For completeness, here is the TSQL statement in its entirety:

 create table #results (target_object_name nvarchar(100), equality_columns nvarchar(100), inequality_columns nvarchar(100), included_columns nvarchar(100))
  
 declare @query_plan as xml
 declare @totalimpact as float
  
 declare querycursor CURSOR FAST_FORWARD FOR
 SELECT top (50) cast(replace(cast(qp.query_plan as nvarchar(max)),'xmlns="https://schemas.microsoft.com/sqlserver/2004/07/showplan"','') as xml),
 qp.query_plan.value('declare default element namespace "https://schemas.microsoft.com/sqlserver/2004/07/showplan"; (/ShowPlanXML/BatchSequence/Batch/Statements/StmtSimple/QueryPlan/MissingIndexes/MissingIndexGroup/@Impact)[1]' , 'decimal(18,4)') * execution_count AS TotalImpact
 FROM sys.dm_exec_query_stats qs cross apply sys.dm_exec_sql_text(sql_handle) st cross apply sys.dm_exec_query_plan(plan_handle) qp 
 WHERE qp.query_plan.exist('declare default element namespace "https://schemas.microsoft.com/sqlserver/2004/07/showplan";/ShowPlanXML/BatchSequence/Batch/Statements/StmtSimple/QueryPlan/MissingIndexes/MissingIndexGroup/MissingIndex[@Database!="m"]') = 1
 ORDER BY TotalImpact DESC
  
 OPEN querycursor
 FETCH NEXT FROM querycursor
 INTO @query_plan, @totalimpact  --need to remove the namespace
  
 WHILE @@FETCH_STATUS=0
 BEGIN
  
     insert into #results (target_object_name, equality_columns, inequality_columns, included_columns)

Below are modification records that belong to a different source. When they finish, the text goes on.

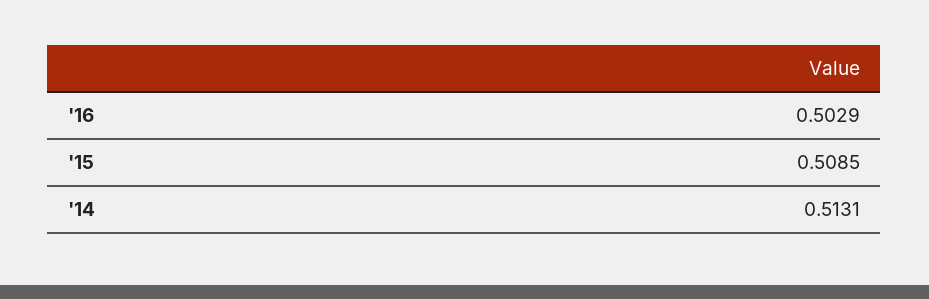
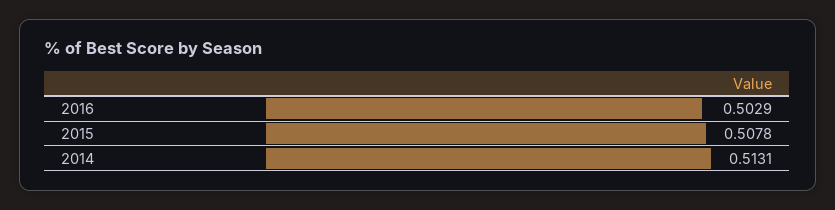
  {
    "'16": 0.5029,
-   "'15": 0.5085,
+   "'15": 0.5078,
    "'14": 0.5131
  }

     SELECT cast(index_node.query('concat(string((./@Database)[1]),".",string((./@Schema)[1]),".",string((./@Table)[1]))') as nvarchar(100)) as target_object_name
     ,replace(convert(nvarchar(max), index_node.query('for $colgroup in ./ColumnGroup,$col in $colgroup/Column where $colgroup/@Usage = "EQUALITY" return string($col/@Name)')), '] [', '],[') as equality_columns
     ,replace(convert(nvarchar(max), index_node.query('for $colgroup in ./ColumnGroup,$col in $colgroup/Column where $colgroup/@Usage = "INEQUALITY" return string($col/@Name)')), '] [', '],[') as inequality_columns
     ,replace(convert(nvarchar(max), index_node.query('for $colgroup in .//ColumnGroup,$col in $colgroup/Column where $colgroup/@Usage = "INCLUDE"    return string($col/@Name)')), '] [', '],[') as included_columns 
     from (select convert(xml, @query_plan) as xml_showplan) as t outer apply xml_showplan.nodes ('//MissingIndexes/MissingIndexGroup/MissingIndex') as missing_indexes(index_node)
     
     FETCH NEXT FROM querycursor
     INTO @query_plan, @totalimpact
     
 END
  
 CLOSE querycursor
 DEALLOCATE querycursor
  
 select distinct 'Create NonClustered Index IX_' + substring(replace(replace(target_object_name,'[',''),']',''), 0, charindex('.',replace(replace(target_object_name,'[',''),']',''))) +' On ' + target_object_name + 
 ' (' + IsNull(equality_columns,'') + 
 CASE WHEN equality_columns IS Null And inequality_columns IS Null THEN ',' ELSE '' END + IsNull(inequality_columns, '') + ')' + 
 CASE WHEN included_columns='' THEN
 ';'
 ELSE
 ' Include (' + included_columns + ');'
 END
 from #results
  
 drop table #results